| Material provided |

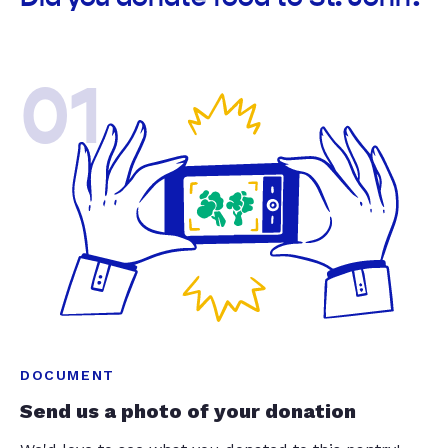
01
DOCUMENT
Send us a photo of your donation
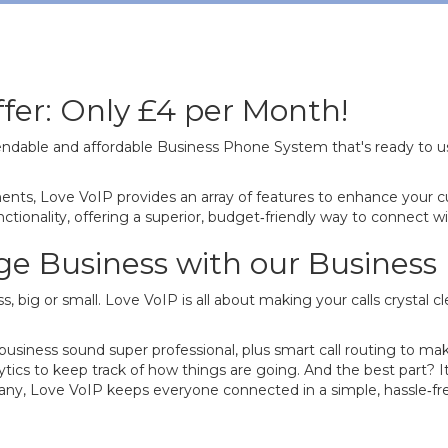
fer: Only £4 per Month!
ndable and affordable Business Phone System that's ready to u
nts, Love VoIP provides an array of features to enhance your c
tionality, offering a superior, budget‐friendly way to connect wit
dge Business with our Busines
s, big or small. Love VoIP is all about making your calls crystal 
siness sound super professional, plus smart call routing to mak
lytics to keep track of how things are going. And the best part?
pany, Love VoIP keeps everyone connected in a simple, hassle‐free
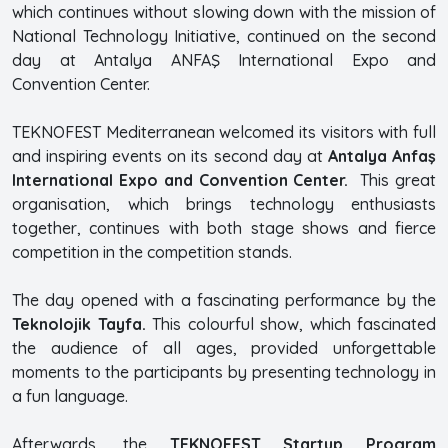
which continues without slowing down with the mission of
National Technology Initiative, continued on the second
day at Antalya ANFAŞ International Expo and
Convention Center.
TEKNOFEST Mediterranean welcomed its visitors with full
and inspiring events on its second day at
Antalya Anfaş
International Expo and Convention Center.
This great
organisation, which brings technology enthusiasts
together, continues with both stage shows and fierce
competition in the competition stands.
The day opened with a fascinating performance by the
Teknolojik Tayfa.
This colourful show, which fascinated
the audience of all ages, provided unforgettable
moments to the participants by presenting technology in
a fun language.
Afterwards, the
TEKNOFEST Startup Program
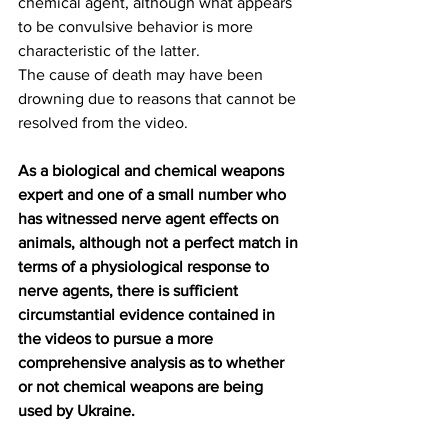
chemical agent, although what appears 
to be convulsive behavior is more 
characteristic of the latter.
The cause of death may have been 
drowning due to reasons that cannot be 
resolved from the video.
As a biological and chemical weapons 
expert and one of a small number who 
has witnessed nerve agent effects on 
animals, although not a perfect match in 
terms of a physiological response to 
nerve agents, there is sufficient 
circumstantial evidence contained in 
the videos to pursue a more 
comprehensive analysis as to whether 
or not chemical weapons are being 
used by Ukraine.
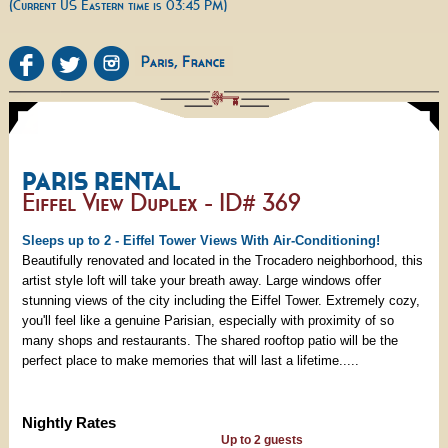
(Current US Eastern time is 03:45 PM)
PARIS RENTAL
Eiffel View Duplex - ID# 369
Sleeps up to 2 - Eiffel Tower Views With Air-Conditioning!
Beautifully renovated and located in the Trocadero neighborhood, this
artist style loft will take your breath away. Large windows offer
stunning views of the city including the Eiffel Tower. Extremely cozy,
you'll feel like a genuine Parisian, especially with proximity of so
many shops and restaurants. The shared rooftop patio will be the
perfect place to make memories that will last a lifetime.....
Nightly Rates
Up to 2 guests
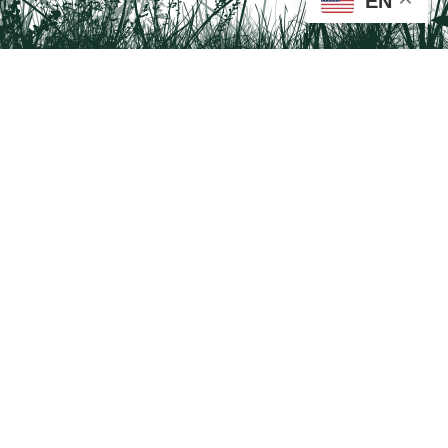
EN
Tail on the Trail
c/o Delaware & Lehigh National Heritage Corridor
2750 Hugh Moore Park Road, Easton, PA 18042
Program questions?
Contact Us here
Trail questions -
tailonthetrail@gmail.com
| Health
questions - 866-785-8537
Visit us on Facebook!
Tail on the Trail was founded as a partnership program by St. Luke's University
Health Network and Delaware & Lehigh National Heritage Corridor.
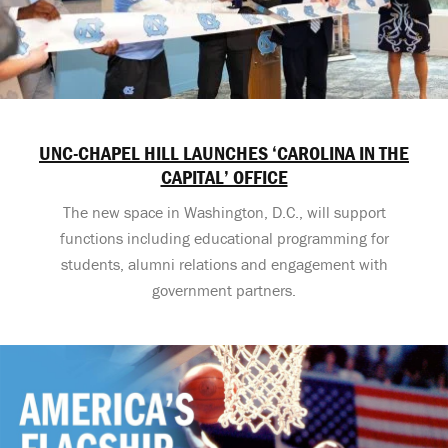
UNC-CHAPEL HILL LAUNCHES ‘CAROLINA IN THE
CAPITAL’ OFFICE
The new space in Washington, D.C., will support
functions including educational programming for
students, alumni relations and engagement with
government partners.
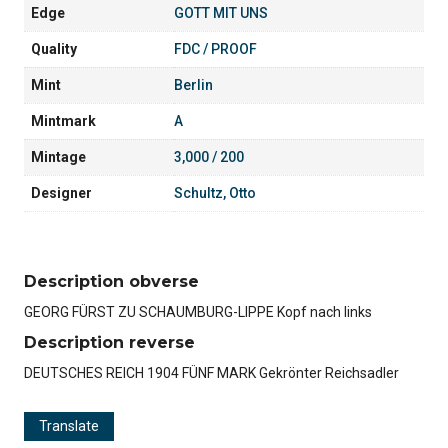
Edge
GOTT MIT UNS
Quality
FDC / PROOF
Mint
Berlin
Mintmark
A
Mintage
3,000 / 200
Designer
Schultz, Otto
Description obverse
GEORG FÜRST ZU SCHAUMBURG-LIPPE Kopf nach links
Description reverse
DEUTSCHES REICH 1904 FÜNF MARK Gekrönter Reichsadler
Translate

| What the task requires |
Transcribe every line of text in the material above, in order and unchanged. Leave the pictures out of your answer.

| Completed exercise |
01
DOCUMENT
Send us a photo of your donation
fer: Only £4 per Month!
ndable and affordable Business Phone System that's ready to u
nts, Love VoIP provides an array of features to enhance your c
tionality, offering a superior, budget‐friendly way to connect wit
dge Business with our Busines
s, big or small. Love VoIP is all about making your calls crystal 
siness sound super professional, plus smart call routing to mak
lytics to keep track of how things are going. And the best part?
pany, Love VoIP keeps everyone connected in a simple, hassle‐free
which continues without slowing down with the mission of
National Technology Initiative, continued on the second
day at Antalya ANFAŞ International Expo and
Convention Center.
TEKNOFEST Mediterranean welcomed its visitors with full
and inspiring events on its second day at
Antalya Anfaş
International Expo and Convention Center.
This great
organisation, which brings technology enthusiasts
together, continues with both stage shows and fierce
competition in the competition stands.
The day opened with a fascinating performance by the
Teknolojik Tayfa.
This colourful show, which fascinated
the audience of all ages, provided unforgettable
moments to the participants by presenting technology in
a fun language.
Afterwards, the
TEKNOFEST Startup Program
chemical agent, although what appears 
to be convulsive behavior is more 
characteristic of the latter.
The cause of death may have been 
drowning due to reasons that cannot be 
resolved from the video.
As a biological and chemical weapons 
expert and one of a small number who 
has witnessed nerve agent effects on 
animals, although not a perfect match in 
terms of a physiological response to 
nerve agents, there is sufficient 
circumstantial evidence contained in 
the videos to pursue a more 
comprehensive analysis as to whether 
or not chemical weapons are being 
used by Ukraine.
(Current US Eastern time is 03:45 PM)
PARIS RENTAL
Eiffel View Duplex - ID# 369
Sleeps up to 2 - Eiffel Tower Views With Air-Conditioning!
Beautifully renovated and located in the Trocadero neighborhood, this
artist style loft will take your breath away. Large windows offer
stunning views of the city including the Eiffel Tower. Extremely cozy,
you'll feel like a genuine Parisian, especially with proximity of so
many shops and restaurants. The shared rooftop patio will be the
perfect place to make memories that will last a lifetime.....
Nightly Rates
Up to 2 guests
EN
Tail on the Trail
c/o Delaware & Lehigh National Heritage Corridor
2750 Hugh Moore Park Road, Easton, PA 18042
Program questions?
Contact Us here
Trail questions -
tailonthetrail@gmail.com
| Health
questions - 866-785-8537
Visit us on Facebook!
Tail on the Trail was founded as a partnership program by St. Luke's University
Health Network and Delaware & Lehigh National Heritage Corridor.
UNC-CHAPEL HILL LAUNCHES ‘CAROLINA IN THE
CAPITAL’ OFFICE
The new space in Washington, D.C., will support
functions including educational programming for
students, alumni relations and engagement with
government partners.
Edge
GOTT MIT UNS
Quality
FDC / PROOF
Mint
Berlin
Mintmark
A
Mintage
3,000 / 200
Designer
Schultz, Otto
Description obverse
GEORG FÜRST ZU SCHAUMBURG-LIPPE Kopf nach links
Description reverse
DEUTSCHES REICH 1904 FÜNF MARK Gekrönter Reichsadler
Translate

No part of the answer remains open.